明確な記憶があるのは3、4年前からで、それ以前の私の記憶はほとんど抜け落ちていて、気がついたら一人だった。
幼い頃のことで、かろうじて覚えていることといえば、どこだか分からない野山を走っていたこと。
優しいおばちゃんに飴をもらったことなどばかりで、肝心の記憶は何もない。
一つわかるのは、昔から私はボッチ体質だったということくらいだ。
母方だか、父方だかは分からないが、一応親戚はいるらしく、今一人で暮らしている部屋も、その親戚が借りてくれているもの。
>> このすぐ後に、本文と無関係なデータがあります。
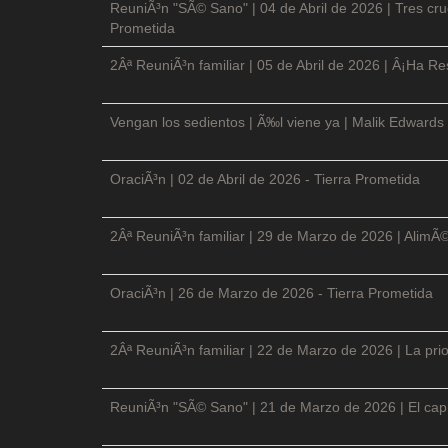
ReuniÃ³n "SÃ© Sano" | 04 de Abril de 2026 | Tres cruc
Prometida
2Âª ReuniÃ³n familiar | 05 de Abril de 2026 | Â¡Ha Re
Vengan los sedientos | Ã‰l viene ya | Malik Edwards 
OraciÃ³n | 02 de Abril de 2026 - Tierra Prometida
2Âª ReuniÃ³n familiar | 29 de Marzo de 2026 | AlimÃ
OraciÃ³n | 26 de Marzo de 2026 - Tierra Prometida
2Âª ReuniÃ³n familiar | 22 de Marzo de 2026 | La prio
ReuniÃ³n "SÃ© Sano" | 21 de Marzo de 2026 | El cap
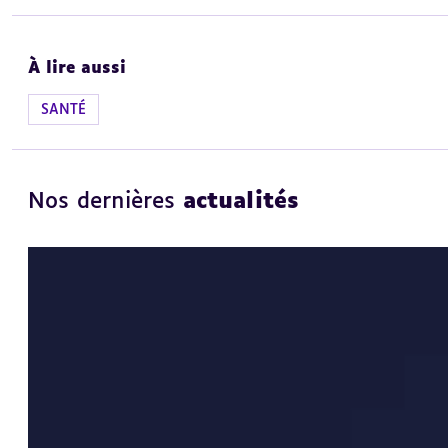
À lire aussi
SANTÉ
Nos dernières
actualités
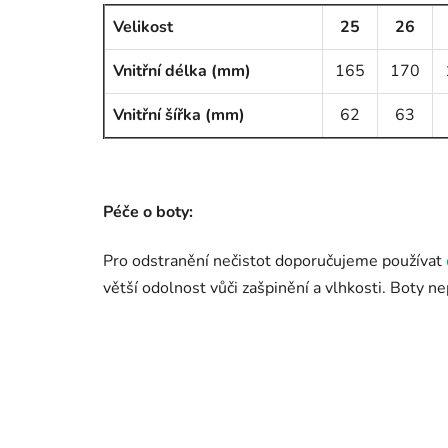
Velikost
25
26
Vnitřní délka (mm)
165
170
Vnitřní šířka (mm)
62
63
Péče o boty:
Pro odstranění nečistot doporučujeme používat
větší odolnost vůči zašpinění a vlhkosti. Boty n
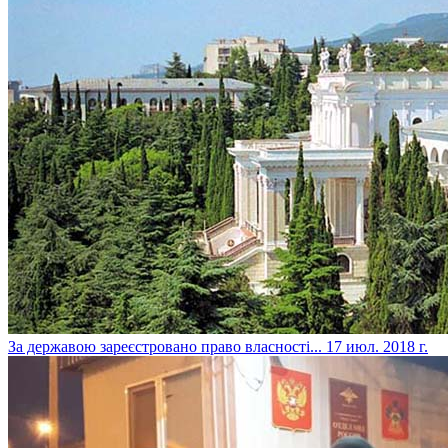
​За державою зареєстровано право власності...
17 июл. 2018 г.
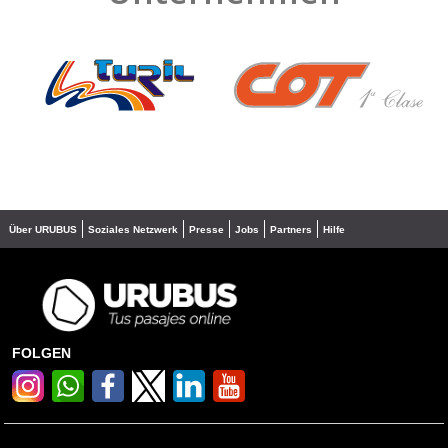
❮
❯
Über URUBUS
Soziales Netzwerk
Presse
Jobs
Partners
Hilfe
FOLGEN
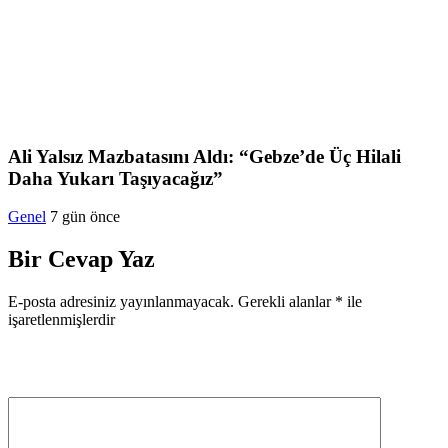
Ali Yalsız Mazbatasını Aldı: “Gebze’de Üç Hilali
Daha Yukarı Taşıyacağız”
Genel
7 gün önce
Bir Cevap Yaz
E-posta adresiniz yayınlanmayacak.
Gerekli alanlar
*
ile
işaretlenmişlerdir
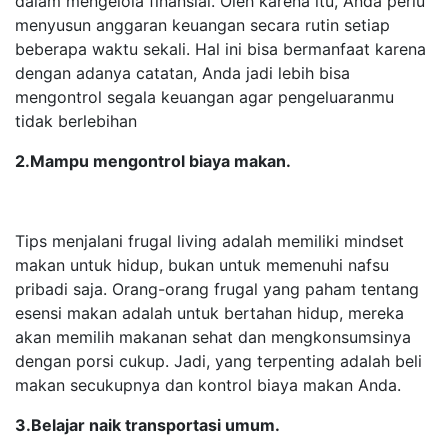
dalam mengelola finansial. Oleh karena itu, Anda perlu
menyusun anggaran keuangan secara rutin setiap
beberapa waktu sekali. Hal ini bisa bermanfaat karena
dengan adanya catatan, Anda jadi lebih bisa
mengontrol segala keuangan agar pengeluaranmu
tidak berlebihan
2.Mampu mengontrol biaya makan.
Tips menjalani frugal living adalah memiliki mindset
makan untuk hidup, bukan untuk memenuhi nafsu
pribadi saja. Orang-orang frugal yang paham tentang
esensi makan adalah untuk bertahan hidup, mereka
akan memilih makanan sehat dan mengkonsumsinya
dengan porsi cukup. Jadi, yang terpenting adalah beli
makan secukupnya dan kontrol biaya makan Anda.
3.Belajar naik transportasi umum.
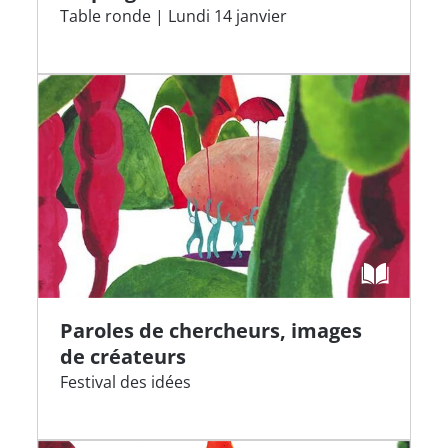
Table ronde | Lundi 14 janvier
Paroles de chercheurs, images
de créateurs
Festival des idées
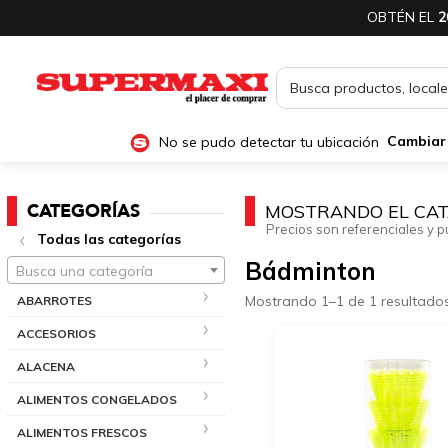
OBTÉN EL
2
No se pudo detectar tu ubicación
Cambiar
CATEGORÍAS
MOSTRANDO EL CAT
Precios son referenciales y p
Todas las categorías
Bádminton
Busca una categoría
Mostrando 1–1 de 1 resultado
ABARROTES
ACCESORIOS
ALACENA
ALIMENTOS CONGELADOS
ALIMENTOS FRESCOS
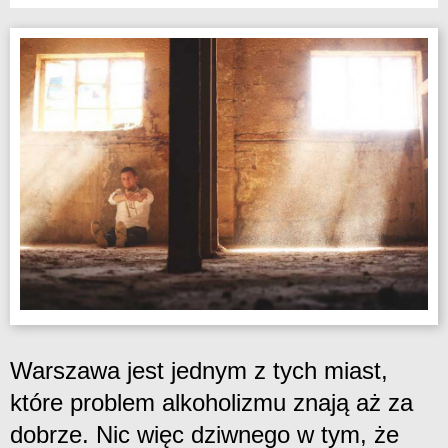
Warszawa jest jednym z tych miast,
które problem alkoholizmu znają aż za
dobrze. Nic więc dziwnego w tym, że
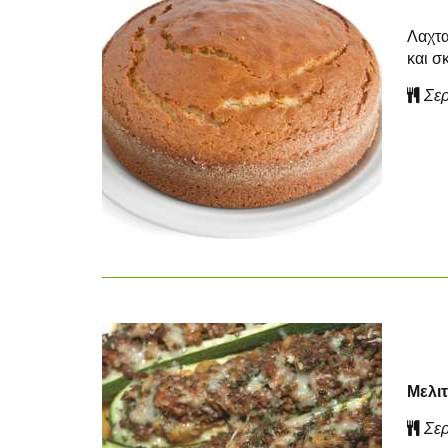
Λαχτα
και σ
Σερ
Μελιτ
Σερ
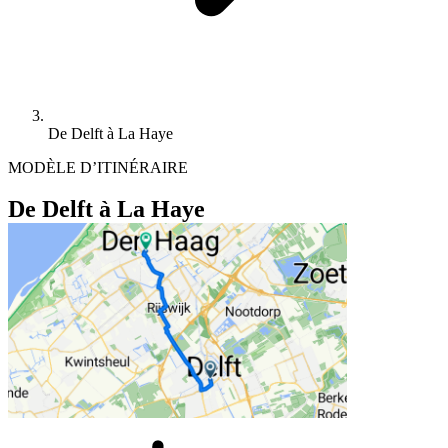
De Delft à La Haye
MODÈLE D’ITINÉRAIRE
De Delft à La Haye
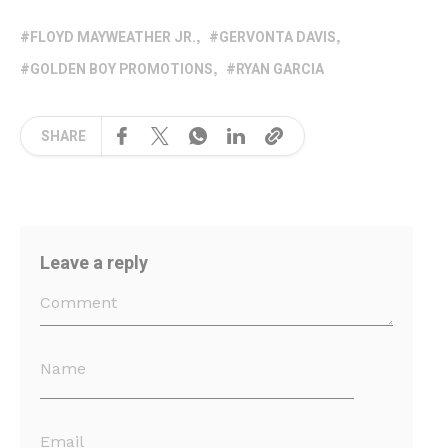
FLOYD MAYWEATHER JR.
GERVONTA DAVIS
GOLDEN BOY PROMOTIONS
RYAN GARCIA
SHARE
Leave a reply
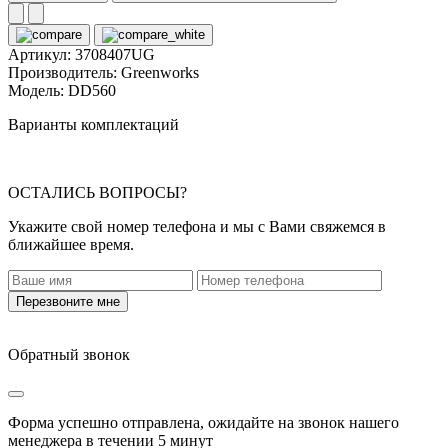
Артикул:
3708407UG
Производитель:
Greenworks
Модель:
DD560
Варианты комплектаций
ОСТАЛИСЬ ВОПРОСЫ?
Укажите свой номер телефона и мы с Вами свяжемся в
ближайшее время.
Перезвоните мне
Обратный звонок
Форма успешно отправлена, ожидайте на звонок нашего
менеджера в течении
5 минут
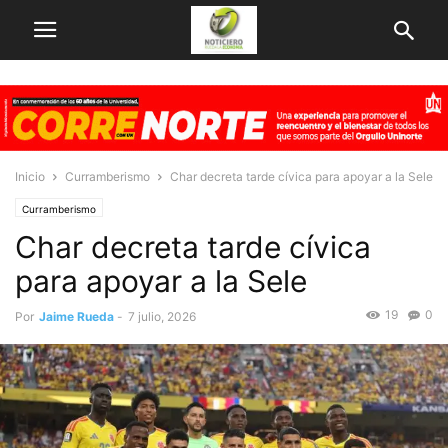
Inicio
Curramberismo
Char decreta tarde cívica para apoyar a la Sele
Curramberismo
Char decreta tarde cívica
para apoyar a la Sele
19
0
Por
Jaime Rueda
-
7 julio, 2026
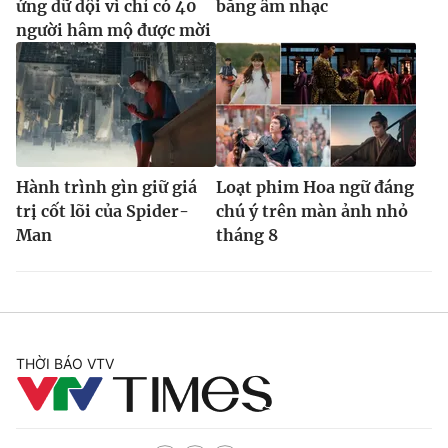
ứng dữ dội vì chỉ có 40
bằng âm nhạc
người hâm mộ được mời
Hành trình gìn giữ giá
Loạt phim Hoa ngữ đáng
trị cốt lõi của Spider-
chú ý trên màn ảnh nhỏ
Man
tháng 8
THỜI BÁO VTV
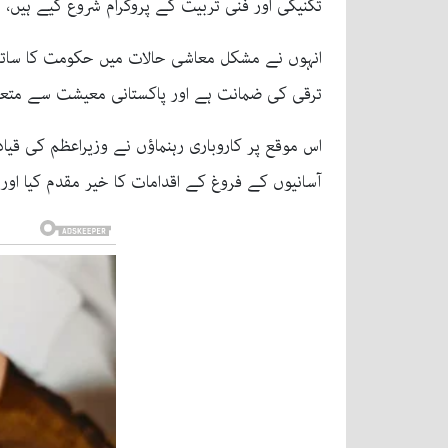
تکنیکی اور فنی تربیت کے پروگرام شروع کیے ہیں، اس
انہوں نے مشکل معاشی حالات میں حکومت کا ساتھ 
ترقی کی ضمانت ہے اور پاکستانی معیشت سے متعلق
اس موقع پر کاروباری رہنماؤں نے وزیراعظم کی قیادت
آسانیوں کے فروغ کے اقدامات کا خیر مقدم کیا اور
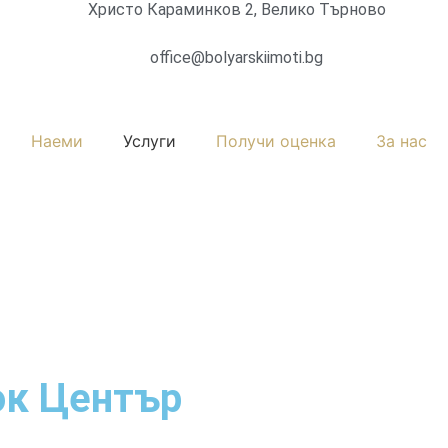
Христо Караминков 2, Велико Търново
office@bolyarskiimoti.bg
Наеми
Услуги
Получи оценка
За нас
ок Център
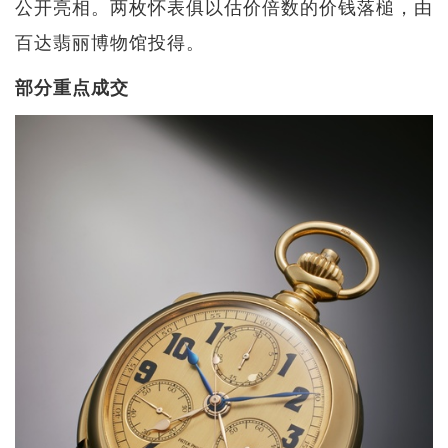
公开亮相。两枚怀表俱以估价倍数的价钱落槌，由
百达翡丽博物馆投得。
部分重点成交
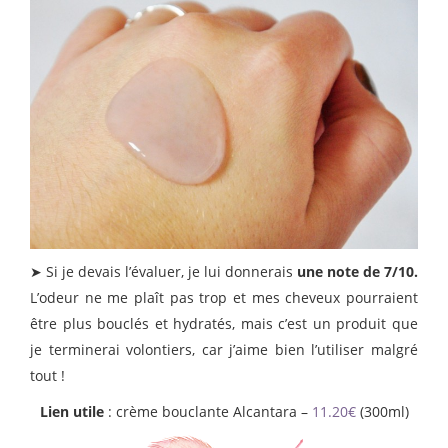
➤ Si je devais l’évaluer, je lui donnerais
une note de 7/10.
L’odeur ne me plaît pas trop et mes cheveux pourraient
être plus bouclés et hydratés, mais c’est un produit que
je terminerai volontiers, car j’aime bien l’utiliser malgré
tout !
Lien utile
: crème bouclante Alcantara –
11.20€
(300ml)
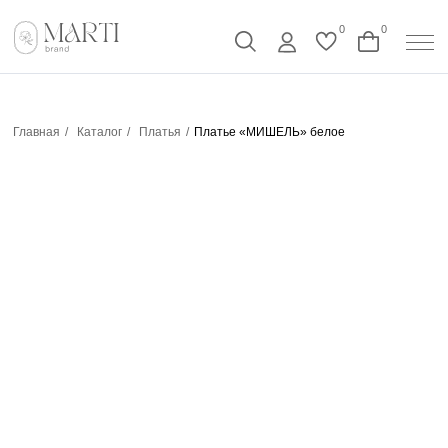
0
0
Главная
/
Каталог
/
Платья
/
Платье «МИШЕЛЬ» белое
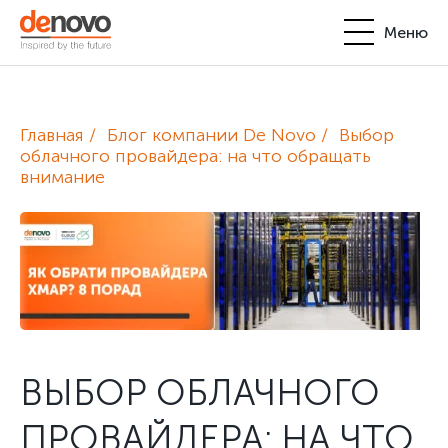
Меню
Продукты
Личный кабинет
Главная
Блог компании De Novo
Выбор
De Novo
облачного провайдера: на что обращать
внимание
+380-44-200-93-39
UA
EN
request@denovo.ua
Партнерство
Блог
Контакты
ВЫБОР ОБЛАЧНОГО
ПРОВАЙДЕРА: НА ЧТО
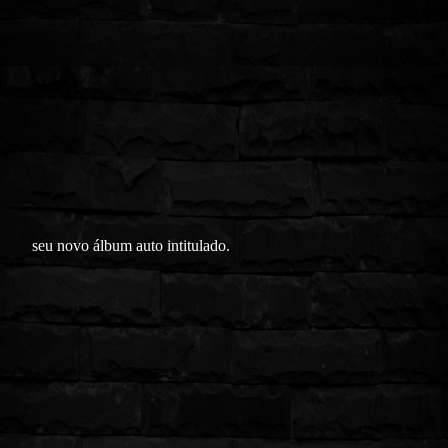
seu novo álbum auto intitulado.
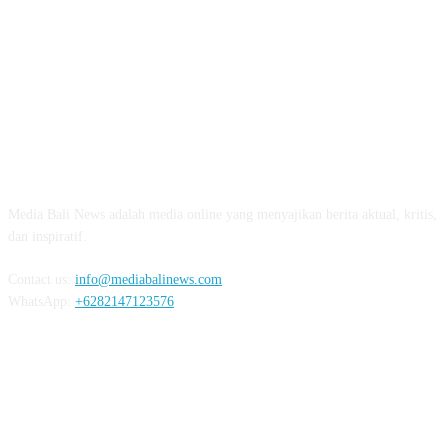
ABOUT US
Media Bali News adalah media online yang menyajikan berita aktual, kritis,
dan inspiratif.
Contact us:
info@mediabalinews.com
WhatsApp:
+6282147123576
FOLLOW US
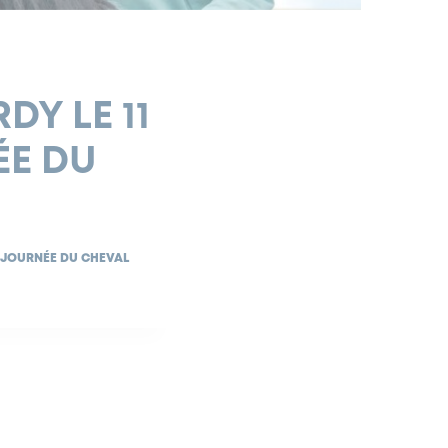
DY LE 11
ÉE DU
 JOURNÉE DU CHEVAL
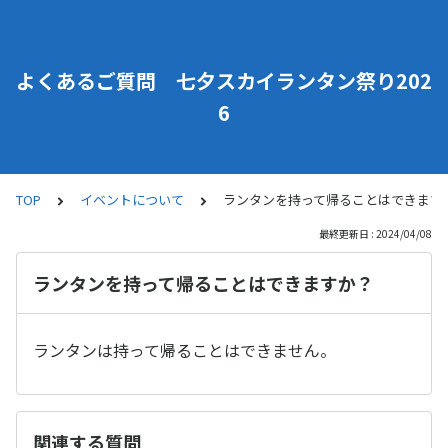
よくあるご質問 七夕スカイランタン祭り202
6
TOP
イベントについて
ランタンを持って帰ることはできます
最終更新日 : 2024/04/08
ランタンを持って帰ることはできますか？
ランタンは持って帰ることはできません。
関連する質問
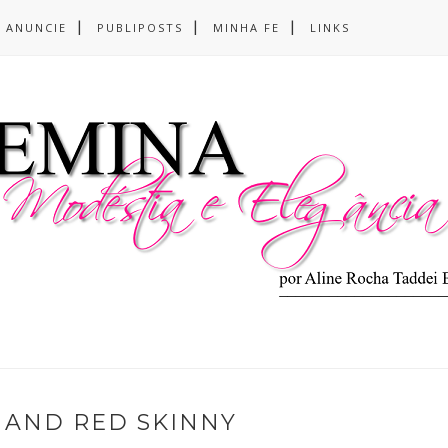
ANUNCIE
PUBLIPOSTS
MINHA FE
LINKS
 AND RED SKINNY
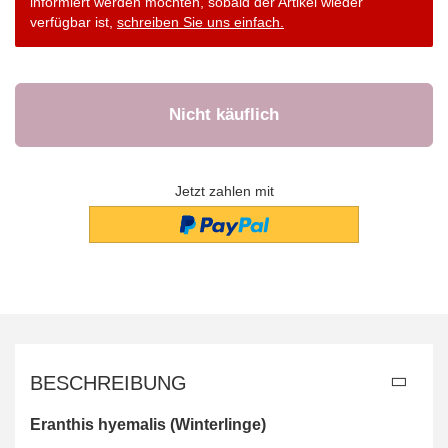
informiert werden möchten, sobald der Artikel wieder
verfügbar ist,
schreiben Sie uns einfach.
Jetzt zahlen mit
BESCHREIBUNG
Eranthis hyemalis (Winterlinge)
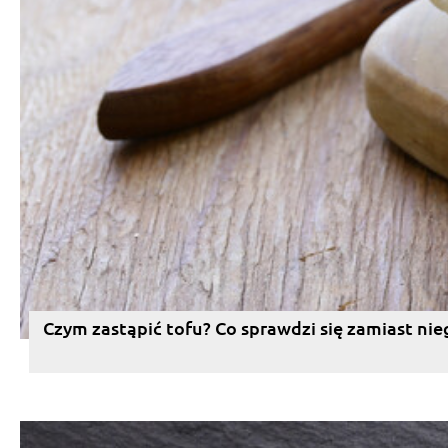
Czym zastąpić tofu? Co sprawdzi się zamiast nie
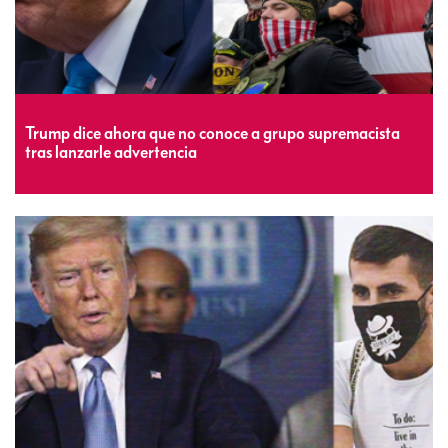
Trump dice ahora que no conoce a grupo supremacista
tras lanzarle advertencia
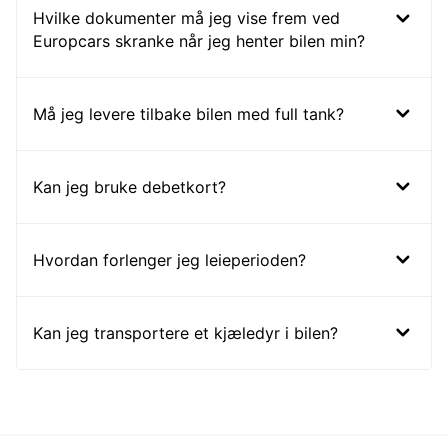
Hvilke dokumenter må jeg vise frem ved
Europcars skranke når jeg henter bilen min?
Må jeg levere tilbake bilen med full tank?
Kan jeg bruke debetkort?
Hvordan forlenger jeg leieperioden?
Kan jeg transportere et kjæledyr i bilen?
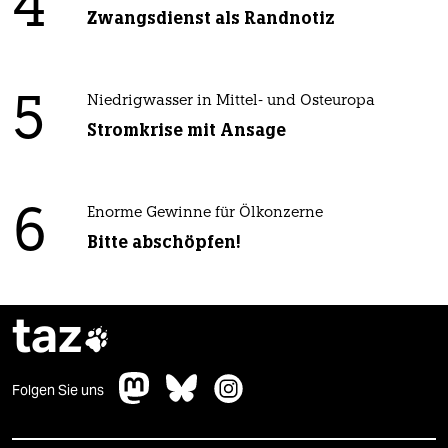
4
Zwangsdienst als Randnotiz
5
Niedrigwasser in Mittel- und Osteuropa
Stromkrise mit Ansage
6
Enorme Gewinne für Ölkonzerne
Bitte abschöpfen!
taz

Folgen Sie uns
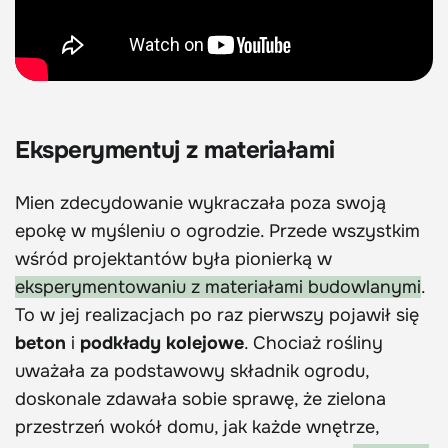
Eksperymentuj z materiałami
Mien zdecydowanie wykraczała poza swoją
epokę w myśleniu o ogrodzie. Przede wszystkim
wśród projektantów była pionierką w
eksperymentowaniu z materiałami budowlanymi
.
To w jej realizacjach po raz pierwszy pojawił się
beton
i
podkłady kolejowe
. Chociaż rośliny
uważała za podstawowy składnik ogrodu,
doskonale zdawała sobie sprawę, że zielona
przestrzeń wokół domu, jak każde wnętrze,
未成年なのだから一緒に暮らすべきでは、という考えもあるかもしれないけれど、私にはそれも難しい。
なにせ、私は、普通の人とは少し違うから。
(それに…)
私には昔の記憶がある。
……今の私、白峰 珠緒のものではない。
もっと昔の。
前の人生での記憶。
(まどか……)
物心ついた頃から大切にし続けてきた名前を、心の中で呟く。
そうすると、きまって私の胸はぽかぽかと暖かく、けれど苦しく締め付けられる。
今の世から数えてみたら、500年以上も前の話。
でもしっかりと、記憶に焼き付いている。
それこそ、今世での記憶よりも鮮明に。
(逢いたい、一瞬だけでも)
同じ時代、同じ国、同じ場所に生まれ変わっているかもわからないその人の姿を、私はずっと探し続けていた。